There are four main principles in medical ethics:
- Autonomy
- Beneficence
- Non-maleficence
- Justice
Autonomy means the patient has the right to consent to treatment or to reject it. Autonomy has to be balanced against the good of society. What if a patient’s rejection of treatment or quarantine allows an epidemic to spread? Beneficence means we should do what is best for the patient. Non-maleficence means “First do no harm.” Justice applies to conundrums like how to provide kidney dialysis and organ transplants equitably in a society that can’t afford to treat everyone with expensive high-tech treatments or where the rich can afford better treatment than the poor.
Medical ethicist Ronald Munson has written a fascinating book entitled The Woman Who Decided to Die: Challenges and Choices at the Edges of Medicine. His clinical vignettes vividly illustrate the difficult decisions that must be made when science-based medicine runs up against the harsh practical reality of ethical dilemmas.
The woman who decided to die had leukemia and chose not to try a treatment that had a 20% chance of success. She had two small children and wanted to die sooner rather than later so her husband could re-marry and her children would be less traumatized.
A young woman doesn’t want to enroll in a clinical trial because she thinks the experimental drug is her last chance and she won’t risk being put on a placebo. She can’t legally get the experimental drug outside a controlled trial – should she be able to?

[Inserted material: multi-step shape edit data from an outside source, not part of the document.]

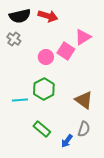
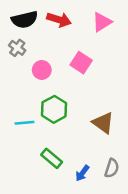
pink triangle: (83, 37) -> (102, 22), moved
pink circle: (46, 57) -> (42, 70), moved
gray semicircle: (84, 129) -> (112, 168), moved

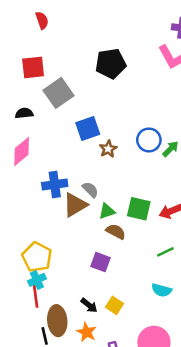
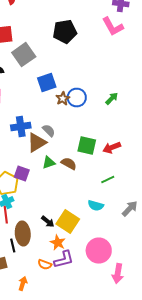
blue circle: (149, 140) -> (77, 98), moved
green triangle: (107, 211) -> (49, 163), moved
purple square: (101, 262) -> (22, 174), moved
cyan semicircle: (162, 290) -> (96, 206), moved
yellow square: (115, 305) -> (68, 222), size x1.6
orange star: (87, 332) -> (58, 243), moved

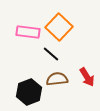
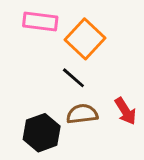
pink rectangle: (28, 32) -> (40, 22), moved

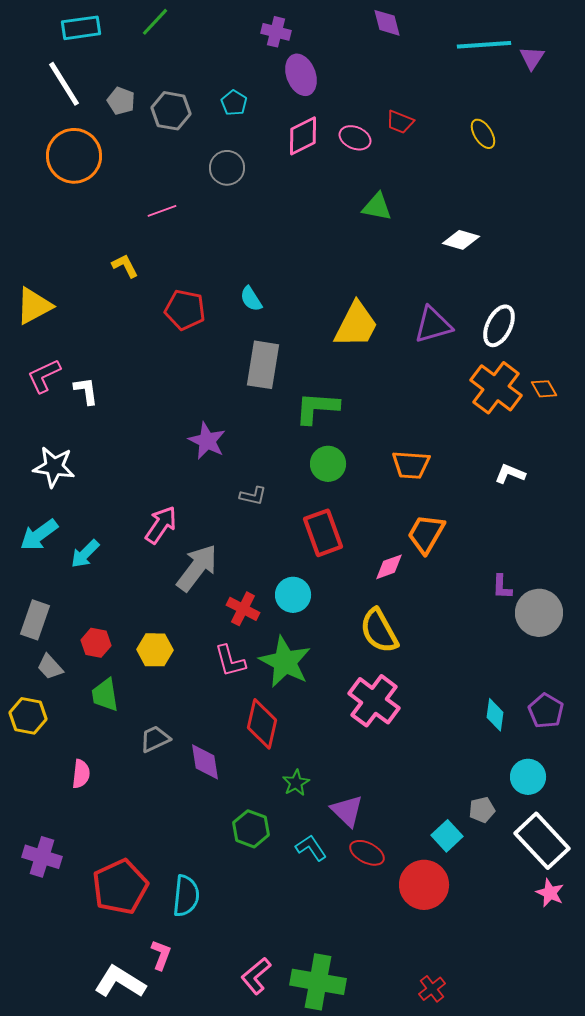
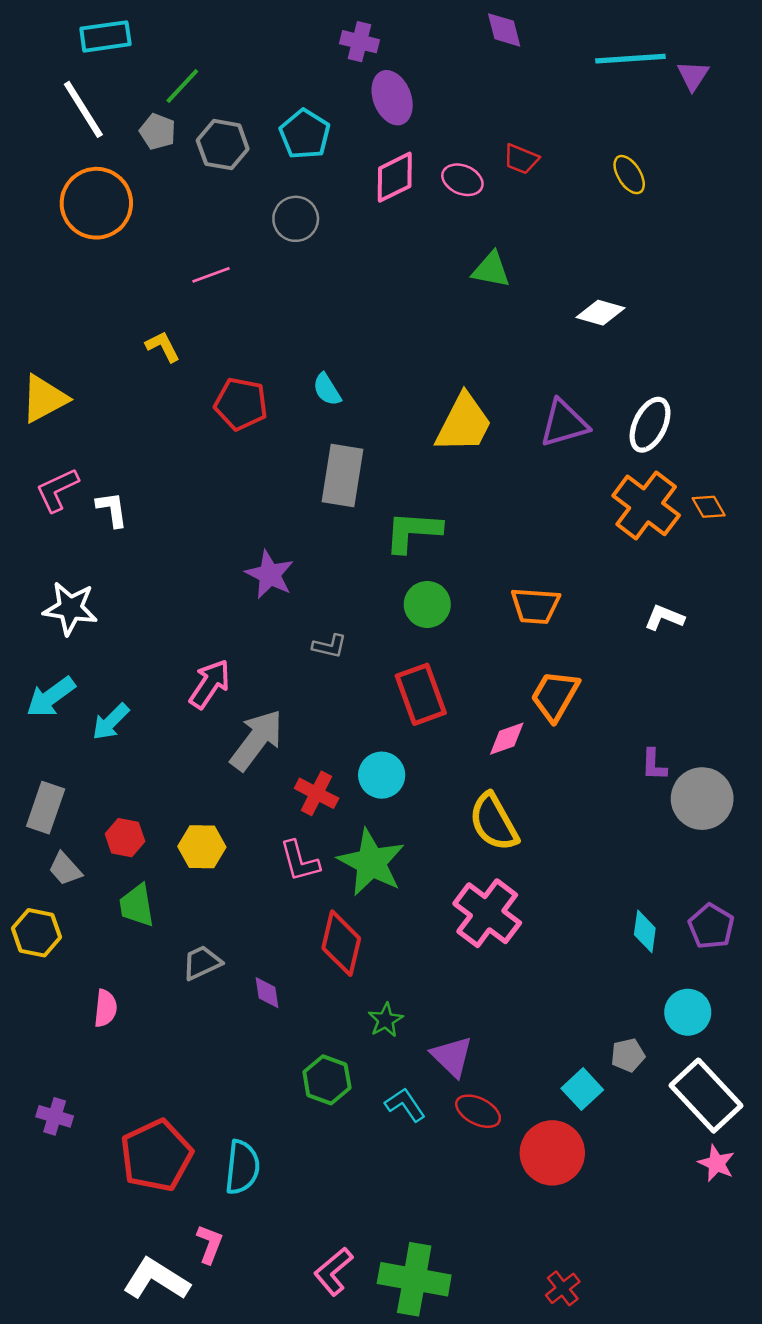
green line: (155, 22) -> (182, 86), moved
cyan pentagon: (234, 103) -> (305, 134), size x1.5
purple diamond: (205, 762) -> (267, 993), size x0.7
purple cross: (42, 857) -> (55, 1116), size x0.7

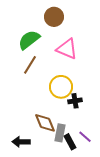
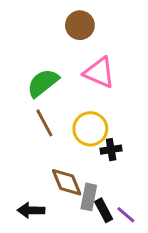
green semicircle: (29, 40) -> (43, 83), moved
brown line: (30, 65) -> (44, 123), moved, turned -60
purple line: (85, 137) -> (126, 215), moved

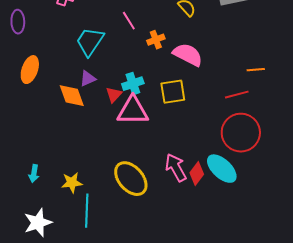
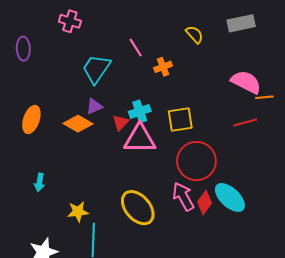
pink semicircle: (188, 55) -> (246, 82), moved
orange ellipse: (30, 70) -> (31, 120), moved
orange diamond: (72, 96) -> (78, 124), turned -40
red circle: (241, 133) -> (196, 161), moved
cyan arrow: (34, 174) -> (39, 182), moved

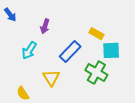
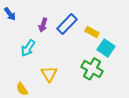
cyan square: (111, 50) -> (106, 48), turned 36
blue rectangle: (70, 51) -> (67, 24), moved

A teenage boy who is unhappy and who is being bullied resorts to cutting himself repeatedly to relieve his emotional distress. What should his doctor do?
How can you determine whether a patient really represents a danger to himself or others, and does that justify involuntary commitment?
A convicted murderer will die if he doesn’t get a liver transplant. Should his crime influence his eligibility for transplant?
Should people have the right to sell a kidney? Allowing such sales would save lives by making kidneys more available for transplants. But poor people might be coerced to sell a kidney to keep their family from starving.
A patient has no hope of recovery and is being kept alive by artificial measures including a feeding tube. Is it ethical to stop feeding him?
If a patient is enduring terrible suffering and has no chance of improvement, is it ethical to euthanize him at his request? Or at the request of his spouse if he is unable to communicate?
How can we determine someone is dead when he is on life support?
The case that disturbed me the most was that of Meg, a young woman who was diagnosed with breast cancer in 1995. Chemotherapy failed, and she was offered a bone marrow transplant – actually a procedure in which some of her own cells would be harvested from her blood and saved, she would be given high-dose chemotherapy that wiped out her bone marrow, and then her own cells would be re-infused (high dose chemo with stem-cell rescue). She was told the evidence: a few small studies showed that the treatment offered a small benefit, but none of the studies randomly assigned women to get either standard chemo or high-dose chemo plus stem cell rescue. The oncologists who recommended it were making a judgment call in the absence of genuine scientific evidence. She saw it as her only chance, had the procedure, endured weeks of suffering in the hospital and was dead 8 months later.
Stem-cell transplants had been so widely and uncritically accepted that oncologists tended to think of them as a conventional therapy that would soon be validated by clinical trials. The treatment seemed so reasonable on theoretical grounds that waiting for the scientific evidence seemed only a formality. The lesson for medicine here is that it must remain vigilant and not allow a treatment, no matter how prima facie reasonable it appears, to gain the status of a standard therapy without clinical testing. Patients tend to think that any novel therapy is better than a relatively ineffective standard one, and when physicians seem enthusiastic about it, for desperate patients that’s equivalent to an endorsement.
The data from 4 well-conducted studies were released in 1999. They showed no benefit from the procedure, and oncologists stopped offering it. That knowledge came too late for Meg.
Modern scientific medicine has learned to prolong life, but sometimes those extra years of life involve constant suffering, great financial expense, and poor quality of life. We CAN provide many interventions, but SHOULD we always use them?
Munson provides a sympathetic, thought-provoking discussion of issues many of us will eventually face for ourselves, our patients, or our family members. There are no easy answers.